How does this logic even work to begin with anyways.
Someone was once arguing with Karl Malone around the topic of impregnating 13 year old girls and then abandoning the baby, Karl Malone's argument was "it felt good man!", but that person said "You are morally corrupt, you sick pedophile!" According to you, under this scenario, Karl Malone "won" the argument because he was called a pedophile, so you, in your sick twisted mind, would stand there, as a third person, thinking, "Man, Karl Malone is right, impregnating 13 year olds and then abandoning the baby is right, because that other guy just called him a sick pedophile."
Losing in playoff rounds to define players, especially when they had a huge stream of success, is looking at the trees and missing the forest.
Kobe was swept, Shaq was swept, Magic was embarrassed, Jordan was swept, and Duncan never lost in an "embarrassing" fashion in the finals, and how was losing to a lower seed "embarrassing"?
Besides, it wasn't just that one thing, there are many others:
1) Highly inefficient
2) Never led his team in most advanced stats in any championship years
3) His best numbers were posted on bad teams
4) Lakers consistently have about the same record w vs. w/o him on the court
5) Posted some of the worst advanced stats by anyone that can reasonably be considered in the top 15, even top 20 all time.
6) His teams were horrible without the best frontcourt in the league, time after time, even in his prime
7) Had 5 seasons and 8 playoffs where he had a negative ORTG-DRTG
8) Poisonous personality that drove away Shaq (at least partially), drove away MVPau, threw Bynum under the bus, drove away Dwight, and rumoured to drive away a number of free agents.
9) Played in an age where perimeter play was emphasized, and had numbers similar to T-Mac, which no one in their right minds would put in the top 30 all time. Jordan had no peers, Bird was with magic, Kareem was with Wilt and Moses, Duncan was with Garnett, Hakeem was with Robinson and Ewing (dominated them as well), Russell had Wilt, Lebron had no peers, Big O had no peers, and Kobe had .... T-Mac and Vince Carter?
I can't, for the life of me, figure out how you can not understand the difference between missing the playoffs and getting ousted in the playoffs. One is being consistently bad over the course of an entire season, over 82 games, against all other 29 teams, the other is losing to a team that is better than you, and to one single team, that's it. It's like saying, "man, this guy really suck at sport, he is below average in every single one of them", vs. "Man, this guy really suck at sport, he can't play soccer at all, even though he can play basketball, baseball, hockey, football, badminton, gymnastics and everything else."

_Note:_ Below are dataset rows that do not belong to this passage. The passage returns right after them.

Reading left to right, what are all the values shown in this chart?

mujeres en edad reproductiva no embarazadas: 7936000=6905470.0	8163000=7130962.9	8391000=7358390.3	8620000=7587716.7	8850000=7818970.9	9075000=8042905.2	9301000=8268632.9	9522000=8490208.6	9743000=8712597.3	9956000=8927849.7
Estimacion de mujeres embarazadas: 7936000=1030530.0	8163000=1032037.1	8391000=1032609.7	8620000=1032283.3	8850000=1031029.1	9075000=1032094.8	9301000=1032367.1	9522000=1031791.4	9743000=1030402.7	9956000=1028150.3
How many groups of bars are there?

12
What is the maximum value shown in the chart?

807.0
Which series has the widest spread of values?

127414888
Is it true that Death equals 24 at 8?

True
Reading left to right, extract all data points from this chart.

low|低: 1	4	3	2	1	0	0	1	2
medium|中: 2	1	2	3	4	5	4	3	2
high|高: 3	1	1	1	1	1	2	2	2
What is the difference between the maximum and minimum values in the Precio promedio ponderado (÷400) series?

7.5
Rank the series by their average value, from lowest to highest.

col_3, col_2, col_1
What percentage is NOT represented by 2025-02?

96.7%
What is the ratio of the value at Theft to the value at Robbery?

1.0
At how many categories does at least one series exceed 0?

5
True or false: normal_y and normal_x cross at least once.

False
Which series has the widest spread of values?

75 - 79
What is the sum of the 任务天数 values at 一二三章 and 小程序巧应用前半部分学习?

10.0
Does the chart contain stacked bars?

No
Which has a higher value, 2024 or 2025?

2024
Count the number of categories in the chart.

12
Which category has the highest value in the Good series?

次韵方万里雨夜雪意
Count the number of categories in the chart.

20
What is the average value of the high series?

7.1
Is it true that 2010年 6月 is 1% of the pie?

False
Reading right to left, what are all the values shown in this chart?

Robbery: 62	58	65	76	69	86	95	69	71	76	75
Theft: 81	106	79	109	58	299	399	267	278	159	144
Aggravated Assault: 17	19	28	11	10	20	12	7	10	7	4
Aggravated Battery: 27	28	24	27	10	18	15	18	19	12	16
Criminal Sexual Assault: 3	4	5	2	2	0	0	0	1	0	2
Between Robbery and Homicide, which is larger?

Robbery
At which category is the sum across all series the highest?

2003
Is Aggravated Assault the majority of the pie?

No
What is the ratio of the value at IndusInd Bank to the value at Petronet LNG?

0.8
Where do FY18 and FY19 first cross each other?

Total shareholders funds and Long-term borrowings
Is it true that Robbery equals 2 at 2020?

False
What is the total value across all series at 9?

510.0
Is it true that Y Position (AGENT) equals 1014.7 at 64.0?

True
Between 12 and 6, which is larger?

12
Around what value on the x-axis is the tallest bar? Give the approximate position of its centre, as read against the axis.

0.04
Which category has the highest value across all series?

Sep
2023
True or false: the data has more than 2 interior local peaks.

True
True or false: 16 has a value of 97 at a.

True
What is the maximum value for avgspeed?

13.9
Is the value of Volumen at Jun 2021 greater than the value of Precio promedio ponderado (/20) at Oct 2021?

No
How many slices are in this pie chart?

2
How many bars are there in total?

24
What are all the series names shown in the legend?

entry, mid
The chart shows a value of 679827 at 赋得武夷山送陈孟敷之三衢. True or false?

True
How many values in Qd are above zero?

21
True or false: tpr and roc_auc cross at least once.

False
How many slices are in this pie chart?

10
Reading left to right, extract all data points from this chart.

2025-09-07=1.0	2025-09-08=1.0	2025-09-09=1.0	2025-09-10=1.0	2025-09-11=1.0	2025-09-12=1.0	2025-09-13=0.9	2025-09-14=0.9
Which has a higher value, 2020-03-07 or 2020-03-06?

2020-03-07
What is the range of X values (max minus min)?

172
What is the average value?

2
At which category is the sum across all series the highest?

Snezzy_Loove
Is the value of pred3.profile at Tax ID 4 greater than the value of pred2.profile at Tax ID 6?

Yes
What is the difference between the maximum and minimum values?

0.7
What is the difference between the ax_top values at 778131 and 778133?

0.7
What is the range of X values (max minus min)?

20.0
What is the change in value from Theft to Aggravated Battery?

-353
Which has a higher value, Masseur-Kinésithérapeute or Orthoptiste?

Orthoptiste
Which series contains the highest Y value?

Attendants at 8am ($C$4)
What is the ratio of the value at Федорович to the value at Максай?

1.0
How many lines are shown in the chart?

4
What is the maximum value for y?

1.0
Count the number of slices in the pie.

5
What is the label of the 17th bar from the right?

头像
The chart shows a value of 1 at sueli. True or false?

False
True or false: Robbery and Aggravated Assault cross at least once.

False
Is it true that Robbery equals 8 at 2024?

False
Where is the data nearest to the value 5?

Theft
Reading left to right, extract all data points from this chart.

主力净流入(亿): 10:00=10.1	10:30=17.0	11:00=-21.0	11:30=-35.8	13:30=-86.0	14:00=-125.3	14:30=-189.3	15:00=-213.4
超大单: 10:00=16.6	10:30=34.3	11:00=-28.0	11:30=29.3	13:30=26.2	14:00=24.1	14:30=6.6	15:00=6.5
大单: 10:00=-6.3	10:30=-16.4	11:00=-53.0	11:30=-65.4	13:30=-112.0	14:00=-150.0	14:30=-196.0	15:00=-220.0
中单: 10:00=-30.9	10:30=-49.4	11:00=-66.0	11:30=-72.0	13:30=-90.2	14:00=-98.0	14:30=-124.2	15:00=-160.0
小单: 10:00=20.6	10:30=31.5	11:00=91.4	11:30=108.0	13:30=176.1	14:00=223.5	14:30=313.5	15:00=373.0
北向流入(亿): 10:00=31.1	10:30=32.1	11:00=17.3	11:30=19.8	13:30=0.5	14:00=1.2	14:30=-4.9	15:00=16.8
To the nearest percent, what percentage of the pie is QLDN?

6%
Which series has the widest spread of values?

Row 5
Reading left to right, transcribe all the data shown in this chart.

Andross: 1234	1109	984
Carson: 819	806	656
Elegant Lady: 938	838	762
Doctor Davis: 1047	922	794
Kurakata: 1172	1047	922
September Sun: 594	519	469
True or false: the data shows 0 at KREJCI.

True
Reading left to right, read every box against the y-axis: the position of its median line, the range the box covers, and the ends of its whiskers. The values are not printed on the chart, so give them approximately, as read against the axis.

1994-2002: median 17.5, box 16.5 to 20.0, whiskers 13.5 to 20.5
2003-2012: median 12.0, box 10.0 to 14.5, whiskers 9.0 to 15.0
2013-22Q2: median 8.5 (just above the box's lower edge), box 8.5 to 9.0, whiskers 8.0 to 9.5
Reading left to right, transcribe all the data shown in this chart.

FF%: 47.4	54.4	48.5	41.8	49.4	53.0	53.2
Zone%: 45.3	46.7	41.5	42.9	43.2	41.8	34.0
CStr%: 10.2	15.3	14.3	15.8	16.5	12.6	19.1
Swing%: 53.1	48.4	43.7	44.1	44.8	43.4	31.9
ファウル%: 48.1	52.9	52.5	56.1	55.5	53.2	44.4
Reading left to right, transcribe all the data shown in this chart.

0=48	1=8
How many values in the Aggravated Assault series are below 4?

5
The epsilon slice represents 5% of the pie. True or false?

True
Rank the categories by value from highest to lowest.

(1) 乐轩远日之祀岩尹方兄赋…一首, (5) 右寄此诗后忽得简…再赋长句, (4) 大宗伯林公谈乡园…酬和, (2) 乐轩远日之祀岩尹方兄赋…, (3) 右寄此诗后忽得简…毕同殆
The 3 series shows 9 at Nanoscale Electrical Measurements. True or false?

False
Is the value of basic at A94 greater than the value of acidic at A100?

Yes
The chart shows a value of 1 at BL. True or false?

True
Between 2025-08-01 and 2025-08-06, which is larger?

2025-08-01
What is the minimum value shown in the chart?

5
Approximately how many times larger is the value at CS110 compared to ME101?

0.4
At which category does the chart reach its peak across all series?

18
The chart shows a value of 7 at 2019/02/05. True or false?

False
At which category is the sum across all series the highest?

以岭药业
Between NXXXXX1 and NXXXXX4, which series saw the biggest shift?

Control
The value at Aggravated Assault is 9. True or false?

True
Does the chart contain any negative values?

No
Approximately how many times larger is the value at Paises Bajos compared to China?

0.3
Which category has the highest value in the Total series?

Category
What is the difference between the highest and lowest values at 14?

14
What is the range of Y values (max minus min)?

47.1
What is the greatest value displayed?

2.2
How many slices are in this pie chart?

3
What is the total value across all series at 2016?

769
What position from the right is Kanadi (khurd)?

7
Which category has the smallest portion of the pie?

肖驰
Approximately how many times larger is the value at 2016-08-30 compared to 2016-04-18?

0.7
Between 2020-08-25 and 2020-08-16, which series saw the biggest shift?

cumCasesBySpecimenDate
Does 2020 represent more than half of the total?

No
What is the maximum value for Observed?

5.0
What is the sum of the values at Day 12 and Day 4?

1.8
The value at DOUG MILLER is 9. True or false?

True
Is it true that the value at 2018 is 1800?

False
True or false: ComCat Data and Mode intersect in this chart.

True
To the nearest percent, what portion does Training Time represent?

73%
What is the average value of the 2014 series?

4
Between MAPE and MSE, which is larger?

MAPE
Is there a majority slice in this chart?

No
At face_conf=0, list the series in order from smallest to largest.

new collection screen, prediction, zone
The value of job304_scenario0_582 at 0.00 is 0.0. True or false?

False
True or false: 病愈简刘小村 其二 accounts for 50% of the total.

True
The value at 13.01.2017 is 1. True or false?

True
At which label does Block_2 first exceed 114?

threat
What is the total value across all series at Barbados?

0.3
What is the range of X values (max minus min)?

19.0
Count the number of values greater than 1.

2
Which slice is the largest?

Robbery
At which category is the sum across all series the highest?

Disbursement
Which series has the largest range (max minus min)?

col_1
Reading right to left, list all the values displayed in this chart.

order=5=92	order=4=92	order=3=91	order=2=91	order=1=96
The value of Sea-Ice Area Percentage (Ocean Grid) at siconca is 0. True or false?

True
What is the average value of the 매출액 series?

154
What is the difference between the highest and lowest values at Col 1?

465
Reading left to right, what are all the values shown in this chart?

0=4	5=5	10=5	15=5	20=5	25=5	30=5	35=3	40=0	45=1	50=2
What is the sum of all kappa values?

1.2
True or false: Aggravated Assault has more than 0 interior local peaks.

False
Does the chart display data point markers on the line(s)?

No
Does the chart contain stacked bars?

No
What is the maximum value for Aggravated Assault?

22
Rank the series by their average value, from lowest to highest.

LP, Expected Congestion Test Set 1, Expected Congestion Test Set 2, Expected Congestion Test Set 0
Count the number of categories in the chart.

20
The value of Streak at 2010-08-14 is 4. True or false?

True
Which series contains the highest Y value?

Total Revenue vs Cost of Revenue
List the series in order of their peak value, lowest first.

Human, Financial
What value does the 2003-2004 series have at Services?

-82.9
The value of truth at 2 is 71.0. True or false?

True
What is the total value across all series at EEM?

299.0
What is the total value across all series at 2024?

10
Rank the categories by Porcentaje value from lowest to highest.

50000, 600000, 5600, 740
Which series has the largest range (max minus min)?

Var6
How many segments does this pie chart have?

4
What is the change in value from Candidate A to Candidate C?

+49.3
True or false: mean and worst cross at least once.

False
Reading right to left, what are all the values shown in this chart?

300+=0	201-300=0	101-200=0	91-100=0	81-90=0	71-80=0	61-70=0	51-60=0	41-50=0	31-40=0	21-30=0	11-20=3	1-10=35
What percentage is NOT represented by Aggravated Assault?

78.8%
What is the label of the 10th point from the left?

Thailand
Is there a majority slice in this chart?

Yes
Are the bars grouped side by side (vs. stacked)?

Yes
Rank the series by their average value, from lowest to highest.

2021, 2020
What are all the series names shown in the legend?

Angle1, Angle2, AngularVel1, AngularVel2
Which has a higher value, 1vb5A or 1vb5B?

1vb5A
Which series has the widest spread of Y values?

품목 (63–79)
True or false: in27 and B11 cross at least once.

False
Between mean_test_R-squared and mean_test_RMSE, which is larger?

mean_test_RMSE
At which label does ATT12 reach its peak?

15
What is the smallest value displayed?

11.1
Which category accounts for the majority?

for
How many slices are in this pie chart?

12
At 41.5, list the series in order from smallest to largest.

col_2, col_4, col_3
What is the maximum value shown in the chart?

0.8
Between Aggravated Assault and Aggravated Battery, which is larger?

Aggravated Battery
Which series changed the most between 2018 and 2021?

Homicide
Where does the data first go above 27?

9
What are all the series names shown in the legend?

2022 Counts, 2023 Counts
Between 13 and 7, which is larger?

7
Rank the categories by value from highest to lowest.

How was 2005 missing it in a compe ive year? I listed it out, the Lakers weren't the 9th seed that year, they were the 11th seed. Clippers with Elton Brand leading them finished with a better record than the Lakers, and Kobe was at his absolute prime. It's like if Lebron James missed the playoffs last year in the West if he played on the Jazz in place of Gordon Hayward. Yeah, the team is bad, but you'd expect an all-time great top 10 player to at least lead them to the playoffs, or at least, for Pete's sake, get them a better record than a team led by Elton Brand.